Availability of genomic tools has prompted various groups to carry out comparative mapping by “virtual Southern blot” based on similarity searches (Salse et al. 2004). In the present study, only rice chromosomes hosting a minimum of three linked syntenous barley markers were considered. Synteny analysis is complex because of the existence of marker sequences without homologs or mapping to several regions of the rice genome. Cases of sequence deletion in one species are not surprising because rice and barley separated about 50 MYA (Dubcovsky et al. 2001). As for probes with multiple BLASTn hits, they could correspond to repetitive elements or to members of gene families (Salse et al. 2004). Such markers were not considered to avoid identification of artefactual syntenous regions. In cases, a potential ortholog was identified based on clear discrepancies among E values of multiple hits. cMWG704, for example, produced hits on several genes of the Hsp20/α crystalline family which are distributed on seven different chromosomes (data not shown). A clear cutoff in E values suggested we focus on a hit/gene on chromosome 6 as the likely ortholog. Also, more than one syntenous region can be identified for specific sets of barley markers within the rice genome. This is the case of RFLP markers surrounding the barley mnd6 mutant for which two regions were identified on rice chromosomes 8 and 9. The finding is consistent with the occurrence of ancient duplication events in the genome of rice (Guyot and Keller 2004).

Despite the complications deriving from synteny analysis and breakdowns, our working hypothesis revealed correct. Consistent with previous reports (Paterson et al. 2000), the barley chromosomal segment hosting the lig locus is colinear to a region of rice chromosome 4 where the rice liguleless mutation comaps with the rice Lg1 ortholog (CAE03411) (Yoshimura et al. 1997). The barley region hosting the branched 1 locus is colinear with the rice genomic segment hosting frizzy panicle, a locus involved in inflorescence branching (Komatsu et al. 2003). Similar considerations concern the rice syntenous blocks identified for the barley mutants mnd6, cul2, cul-3/-5/-15/-16, brh1 and brh 2 (data not shown). A gene related to maize terminal ear1 (Veit et al. 1998) may be a good candidate for the mnd6 locus. A robust CG was also identified for the cal b19 and cal C15 loci located on chromosome 5H. The rice syntenous region for these loci hosts a predicted gene exhibiting high sequence similarity to rs2, a MYB gene implicated in the negative regulation of knox activity in maize (Tsiantis and Hay 2003).
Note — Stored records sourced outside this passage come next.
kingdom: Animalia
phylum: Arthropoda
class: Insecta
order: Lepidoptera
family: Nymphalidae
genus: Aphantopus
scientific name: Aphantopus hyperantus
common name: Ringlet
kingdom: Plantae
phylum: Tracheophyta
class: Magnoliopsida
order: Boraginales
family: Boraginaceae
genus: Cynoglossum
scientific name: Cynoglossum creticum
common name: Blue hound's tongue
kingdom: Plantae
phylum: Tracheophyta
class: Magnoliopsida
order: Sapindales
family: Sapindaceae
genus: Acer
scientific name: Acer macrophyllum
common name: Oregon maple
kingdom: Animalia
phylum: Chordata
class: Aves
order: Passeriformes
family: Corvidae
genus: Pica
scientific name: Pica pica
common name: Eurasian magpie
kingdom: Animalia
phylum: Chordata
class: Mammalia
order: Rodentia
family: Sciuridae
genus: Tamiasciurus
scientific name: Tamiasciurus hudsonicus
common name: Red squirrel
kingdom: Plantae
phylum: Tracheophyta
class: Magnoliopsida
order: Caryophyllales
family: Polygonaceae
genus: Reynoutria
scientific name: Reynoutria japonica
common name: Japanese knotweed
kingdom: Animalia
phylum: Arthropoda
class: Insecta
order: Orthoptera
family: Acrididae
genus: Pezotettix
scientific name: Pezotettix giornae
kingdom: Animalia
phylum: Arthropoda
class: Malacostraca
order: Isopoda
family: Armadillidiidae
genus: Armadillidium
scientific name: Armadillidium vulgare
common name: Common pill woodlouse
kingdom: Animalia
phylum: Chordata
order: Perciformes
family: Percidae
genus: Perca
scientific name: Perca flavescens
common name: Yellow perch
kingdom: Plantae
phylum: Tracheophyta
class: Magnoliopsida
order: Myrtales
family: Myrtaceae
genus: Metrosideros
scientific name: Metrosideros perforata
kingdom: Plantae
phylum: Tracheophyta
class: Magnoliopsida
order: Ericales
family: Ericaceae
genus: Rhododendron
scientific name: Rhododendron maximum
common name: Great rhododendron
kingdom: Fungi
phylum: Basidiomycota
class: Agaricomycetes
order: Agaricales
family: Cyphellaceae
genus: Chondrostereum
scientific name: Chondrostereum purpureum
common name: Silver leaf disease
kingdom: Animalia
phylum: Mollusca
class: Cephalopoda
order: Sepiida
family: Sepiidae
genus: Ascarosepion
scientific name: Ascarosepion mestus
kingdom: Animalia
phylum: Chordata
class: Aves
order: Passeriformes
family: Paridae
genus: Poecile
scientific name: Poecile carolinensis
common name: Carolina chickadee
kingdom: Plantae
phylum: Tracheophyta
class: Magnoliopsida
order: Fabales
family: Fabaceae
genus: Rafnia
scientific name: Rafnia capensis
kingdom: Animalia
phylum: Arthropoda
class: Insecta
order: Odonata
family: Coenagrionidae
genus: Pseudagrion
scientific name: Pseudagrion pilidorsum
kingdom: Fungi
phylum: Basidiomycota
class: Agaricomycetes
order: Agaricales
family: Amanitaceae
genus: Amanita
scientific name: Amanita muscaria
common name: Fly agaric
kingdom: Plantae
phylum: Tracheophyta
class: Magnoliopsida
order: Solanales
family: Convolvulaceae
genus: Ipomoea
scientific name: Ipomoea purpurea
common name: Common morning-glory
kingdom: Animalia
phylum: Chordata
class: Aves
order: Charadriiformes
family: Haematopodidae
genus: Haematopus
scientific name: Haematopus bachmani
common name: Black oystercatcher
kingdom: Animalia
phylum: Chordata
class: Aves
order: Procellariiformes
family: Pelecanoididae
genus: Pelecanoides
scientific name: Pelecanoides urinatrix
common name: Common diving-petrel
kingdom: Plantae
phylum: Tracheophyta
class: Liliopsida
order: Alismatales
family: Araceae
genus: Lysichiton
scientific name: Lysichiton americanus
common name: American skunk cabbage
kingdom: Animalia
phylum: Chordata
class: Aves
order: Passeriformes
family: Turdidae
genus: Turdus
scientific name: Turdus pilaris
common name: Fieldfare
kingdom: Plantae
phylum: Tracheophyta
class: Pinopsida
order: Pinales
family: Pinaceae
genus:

The approach we have adopted helps to associate barley phenotypes with specific gene sequences; it will not result in ex novo discovery of functions. CGs are selected from a list of predicted protein-coding genes obtained by annotation of rice genomic sequences. However, the traits under study may be controlled by non-protein regulators, such as microRNAs which have recently been demonstrated to play a major role in various developmental pathways (reviewed by Mallory and Vaucheret 2004).

In support of the correlation between mutant loci and CGs, data on their map co-localization were of help as for the case of the lig mutant. The availability in our laboratory of large segregating populations for the mutants considered would be an important complement to the approach presented here in cloning genes involved in plant development and architecture.